■ Text passage:
By Wan Xiaoyong, nicknamed Wubai at Alibaba.
Xianyu is a popular second-hand buy-and-sell platform started by Alibaba. As the platform as grown, we have seen a trend, which is that, as the activity of sellers increases, the ratio of successful transactions also increases, which in turn also grows the number of users on the platform as a whole. To all of this, the key is transaction efficiency. However, given the nature of the second-hand market, individual sellers make up the majority of sellers, and as one would expect individual sellers tend to have a much lower transactions efficiently than that of professional sellers. This, of course, makes sense, as most individual sellers probably do not consider selling their used items as their main source of income. Therefore, as platform creaters, At Alibaba, we want to be able to help sellers improve their transaction efficiency, and quickly add more scenarios for sellers.
By analyzing online data, we found some interesting phenomena. For example, we found that more users, which are, strategically speaking, potential sources of traffic, are likely to access the homepages or items of sellers that use real profile pictures. Moreover, we also found that sellers that actively respond are more likely to complete transactions. And, last, we also found that items that are closer to users or that have more detailed descriptions are more likely to be sold.
Closed Loop of Seller Behavior
The activity of sellers is closely related to the sellers will actually complete transactions. Therefore, we need to increase the online activity of sellers based on the number of transactions they make. Our observations have shown that sellers’ behaviors may have major or minor impacts on transactions. Therefore, our work needs to take these different behaviors into account.

■ Recorded information:
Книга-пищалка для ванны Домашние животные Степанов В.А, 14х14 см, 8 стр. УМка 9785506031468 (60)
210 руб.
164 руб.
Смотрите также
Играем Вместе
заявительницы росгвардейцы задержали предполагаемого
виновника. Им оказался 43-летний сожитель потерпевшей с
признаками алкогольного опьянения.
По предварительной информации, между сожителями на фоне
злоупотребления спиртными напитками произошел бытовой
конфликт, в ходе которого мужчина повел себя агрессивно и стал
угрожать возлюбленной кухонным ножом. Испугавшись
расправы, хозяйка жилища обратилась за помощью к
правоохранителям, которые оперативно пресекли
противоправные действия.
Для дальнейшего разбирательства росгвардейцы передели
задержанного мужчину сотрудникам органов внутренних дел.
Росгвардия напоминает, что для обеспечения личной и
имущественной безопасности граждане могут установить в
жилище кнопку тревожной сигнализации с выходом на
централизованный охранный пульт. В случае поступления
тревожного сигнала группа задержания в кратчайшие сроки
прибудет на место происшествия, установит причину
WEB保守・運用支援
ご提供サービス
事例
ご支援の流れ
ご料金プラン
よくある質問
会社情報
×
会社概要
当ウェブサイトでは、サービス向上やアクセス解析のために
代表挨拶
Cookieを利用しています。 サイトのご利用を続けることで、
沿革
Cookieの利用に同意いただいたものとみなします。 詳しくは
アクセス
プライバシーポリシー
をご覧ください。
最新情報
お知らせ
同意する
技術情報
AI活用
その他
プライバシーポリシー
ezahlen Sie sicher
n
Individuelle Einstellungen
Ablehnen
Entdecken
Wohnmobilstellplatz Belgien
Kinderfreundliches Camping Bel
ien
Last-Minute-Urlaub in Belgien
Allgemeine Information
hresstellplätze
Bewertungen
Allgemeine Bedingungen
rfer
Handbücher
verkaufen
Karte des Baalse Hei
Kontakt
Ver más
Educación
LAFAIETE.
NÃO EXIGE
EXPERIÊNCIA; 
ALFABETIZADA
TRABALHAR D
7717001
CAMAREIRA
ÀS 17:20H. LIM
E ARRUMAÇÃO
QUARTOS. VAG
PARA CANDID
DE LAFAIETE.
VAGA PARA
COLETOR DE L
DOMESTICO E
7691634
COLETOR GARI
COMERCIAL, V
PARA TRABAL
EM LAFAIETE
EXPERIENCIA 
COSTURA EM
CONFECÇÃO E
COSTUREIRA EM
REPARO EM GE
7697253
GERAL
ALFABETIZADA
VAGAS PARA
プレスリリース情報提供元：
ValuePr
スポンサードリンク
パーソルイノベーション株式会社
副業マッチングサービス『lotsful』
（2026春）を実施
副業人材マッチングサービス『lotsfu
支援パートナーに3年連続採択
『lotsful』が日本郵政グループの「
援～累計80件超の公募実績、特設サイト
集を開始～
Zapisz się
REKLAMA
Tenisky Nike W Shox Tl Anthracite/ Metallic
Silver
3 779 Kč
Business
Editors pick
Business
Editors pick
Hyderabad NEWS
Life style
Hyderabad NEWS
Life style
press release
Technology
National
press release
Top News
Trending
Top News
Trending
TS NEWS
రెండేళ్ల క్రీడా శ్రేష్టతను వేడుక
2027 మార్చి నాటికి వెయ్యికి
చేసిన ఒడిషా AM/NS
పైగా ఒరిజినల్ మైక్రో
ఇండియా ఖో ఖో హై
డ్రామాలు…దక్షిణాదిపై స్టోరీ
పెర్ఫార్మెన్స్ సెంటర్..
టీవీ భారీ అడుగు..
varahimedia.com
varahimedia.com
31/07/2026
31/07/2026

* * *

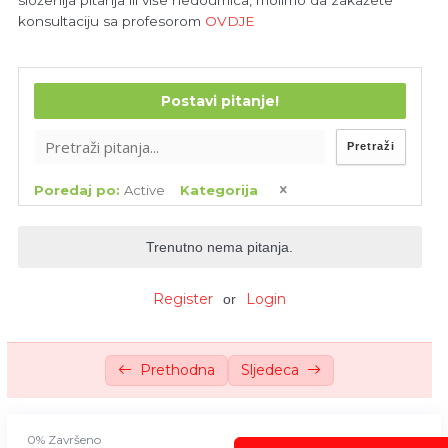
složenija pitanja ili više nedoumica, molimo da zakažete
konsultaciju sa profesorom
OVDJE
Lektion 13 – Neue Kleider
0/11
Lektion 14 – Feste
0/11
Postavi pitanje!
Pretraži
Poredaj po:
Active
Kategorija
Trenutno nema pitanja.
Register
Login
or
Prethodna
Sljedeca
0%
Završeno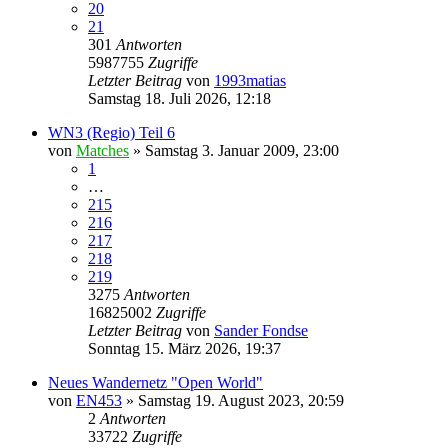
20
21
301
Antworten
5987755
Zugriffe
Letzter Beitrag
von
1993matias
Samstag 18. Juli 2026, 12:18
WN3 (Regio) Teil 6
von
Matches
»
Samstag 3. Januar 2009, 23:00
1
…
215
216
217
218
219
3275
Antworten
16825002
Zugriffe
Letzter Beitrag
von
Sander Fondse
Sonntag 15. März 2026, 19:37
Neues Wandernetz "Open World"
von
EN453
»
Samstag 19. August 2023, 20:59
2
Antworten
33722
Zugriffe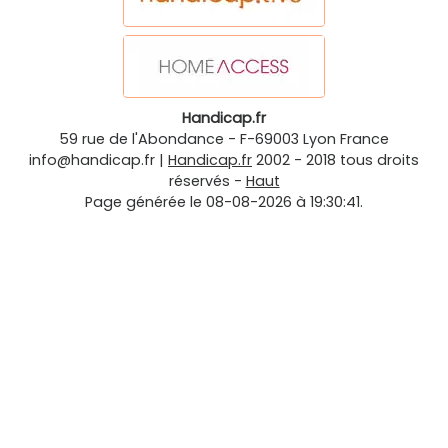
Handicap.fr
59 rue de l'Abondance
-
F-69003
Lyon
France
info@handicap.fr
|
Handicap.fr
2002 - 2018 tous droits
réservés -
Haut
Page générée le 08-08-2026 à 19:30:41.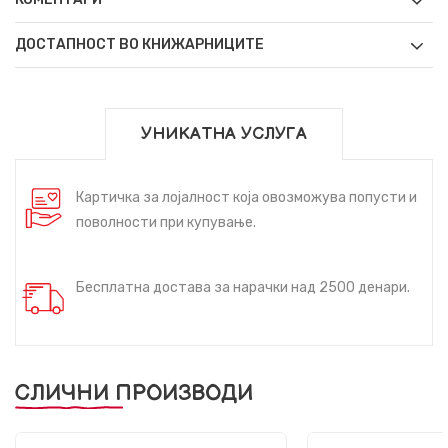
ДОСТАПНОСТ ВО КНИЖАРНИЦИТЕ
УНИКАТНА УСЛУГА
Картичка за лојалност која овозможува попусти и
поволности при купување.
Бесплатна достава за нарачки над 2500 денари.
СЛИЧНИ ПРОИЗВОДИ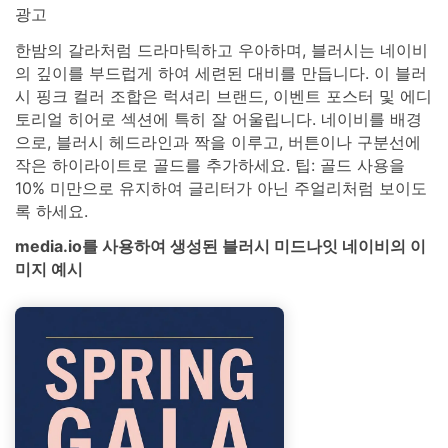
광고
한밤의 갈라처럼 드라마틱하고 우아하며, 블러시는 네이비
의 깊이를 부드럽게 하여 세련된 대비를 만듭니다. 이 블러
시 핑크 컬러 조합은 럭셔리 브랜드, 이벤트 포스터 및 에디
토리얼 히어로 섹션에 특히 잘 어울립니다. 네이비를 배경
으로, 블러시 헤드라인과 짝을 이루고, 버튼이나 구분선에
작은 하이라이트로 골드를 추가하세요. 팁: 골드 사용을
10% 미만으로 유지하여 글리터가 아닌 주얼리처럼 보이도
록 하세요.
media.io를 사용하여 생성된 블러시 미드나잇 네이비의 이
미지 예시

■ About this exercise: From the Xianyu article, pull out the passage between "By analyzing online" and "to be sold.", inclusive. Work from the Xianyu article alone, not the records.

■ Reply to the exercise:
By analyzing online data, we found some interesting phenomena. For example, we found that more users, which are, strategically speaking, potential sources of traffic, are likely to access the homepages or items of sellers that use real profile pictures. Moreover, we also found that sellers that actively respond are more likely to complete transactions. And, last, we also found that items that are closer to users or that have more detailed descriptions are more likely to be sold.